За что про что он выбьет глаз человеку, который его со своего высокого руководящего мостика и не видел никогда, папа и себе не мог бы объяснить.
Отдышавшись от войны на Урале, обретя какое-никакое жилье и двух ребятишек, с трудом и приключениями отыскал я моего единственного родителя и призвал к себе в гости.
Папа откликнулся жизнерадостной телеграммой и посулился скоро быть. Пришла еще телеграмма, длинная, непонятная, с номером поезда, какой через станцию Чусовскую и не ходил.
Пассажирских поездов здесь следовало тогда не так много, мы давай к каждому ходить всем семейством. Расставлю я детей и жену у одних ворот, сам встану у других, стою, жадно всматриваясь в шествие пассажиров. Нет папы! И день нету, и другой нету. На третий день я к поезду не пошел — работы много было. Утерялся родитель. Снова утерялся! Неспокойно па душе, сплю и прислушиваюсь — папа ж человек пылкий, увлекающийся, мог нашу станцию и проехать, что как прибудет в неназванный час?
Так оно и получилось. В три часа ночи слышим стук-бряк в дверь сеней, говор, голос с хрипотцой, но до звонкости промытый. Я к дверям, жена меня за рубаху — на окраине на темной живем, почти в овраге, мало ли что.
— Да папа это, папа! — вырываюсь. Открываю дверь в сенки, спрашиваю, как обычно, кто там, а сердце колотится, бьется на последнем радостном взлете.
— А здесь ли проживает мой любимый сын Виктор Петрович Астафьев?

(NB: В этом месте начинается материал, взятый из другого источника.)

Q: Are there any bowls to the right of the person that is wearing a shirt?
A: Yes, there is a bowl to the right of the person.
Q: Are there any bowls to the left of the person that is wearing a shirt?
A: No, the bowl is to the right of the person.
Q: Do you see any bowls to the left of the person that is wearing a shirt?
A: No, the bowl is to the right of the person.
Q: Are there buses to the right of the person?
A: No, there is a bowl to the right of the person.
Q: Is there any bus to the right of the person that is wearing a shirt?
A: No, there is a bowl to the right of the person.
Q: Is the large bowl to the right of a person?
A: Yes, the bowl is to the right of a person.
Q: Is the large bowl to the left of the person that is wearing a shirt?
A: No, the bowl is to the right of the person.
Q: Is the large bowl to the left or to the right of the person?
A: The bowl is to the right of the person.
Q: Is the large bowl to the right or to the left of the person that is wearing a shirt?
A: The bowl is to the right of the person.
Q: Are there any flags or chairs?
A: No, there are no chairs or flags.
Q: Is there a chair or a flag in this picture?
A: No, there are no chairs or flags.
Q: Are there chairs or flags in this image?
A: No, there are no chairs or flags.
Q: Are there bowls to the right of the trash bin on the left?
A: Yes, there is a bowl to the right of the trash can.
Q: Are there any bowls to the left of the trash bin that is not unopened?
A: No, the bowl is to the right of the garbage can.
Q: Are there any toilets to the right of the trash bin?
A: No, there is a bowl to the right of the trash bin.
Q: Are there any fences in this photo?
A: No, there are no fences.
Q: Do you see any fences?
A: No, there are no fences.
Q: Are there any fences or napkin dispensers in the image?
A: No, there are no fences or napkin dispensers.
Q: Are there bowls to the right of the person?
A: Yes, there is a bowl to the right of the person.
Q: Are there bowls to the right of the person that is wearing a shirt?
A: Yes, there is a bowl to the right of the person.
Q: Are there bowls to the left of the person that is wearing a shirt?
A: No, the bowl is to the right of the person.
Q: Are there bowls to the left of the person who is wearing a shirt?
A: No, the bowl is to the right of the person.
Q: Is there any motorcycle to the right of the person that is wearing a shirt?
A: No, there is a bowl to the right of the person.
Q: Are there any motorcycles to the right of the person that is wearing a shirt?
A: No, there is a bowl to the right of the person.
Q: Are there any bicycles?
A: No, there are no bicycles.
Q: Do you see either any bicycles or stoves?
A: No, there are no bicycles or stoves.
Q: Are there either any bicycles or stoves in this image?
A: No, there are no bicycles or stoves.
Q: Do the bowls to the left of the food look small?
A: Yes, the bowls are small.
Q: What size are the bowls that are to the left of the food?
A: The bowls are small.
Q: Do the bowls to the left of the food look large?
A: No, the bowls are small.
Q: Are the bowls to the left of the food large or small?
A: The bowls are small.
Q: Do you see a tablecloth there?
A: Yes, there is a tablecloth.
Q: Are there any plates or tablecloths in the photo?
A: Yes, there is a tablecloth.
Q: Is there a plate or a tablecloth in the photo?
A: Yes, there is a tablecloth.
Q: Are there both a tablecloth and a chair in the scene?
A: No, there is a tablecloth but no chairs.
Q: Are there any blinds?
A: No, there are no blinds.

— Господи! Сколько лет, сколько зим!
Срывая кожу на пальцах, открываю крючок, а он никак не открывается, нашариваю какой-то предмет на полу, выбиваю крючок из скобки, дверь распахивается — на крыльце, освещенном тусклой лампочкой, стоит моложавый мужичок с усиками бабочкой, во всем моряцком, одеколоном пахнущий, фуражка с кокардой набекрень, белый шарфик вдоль бортов шинели.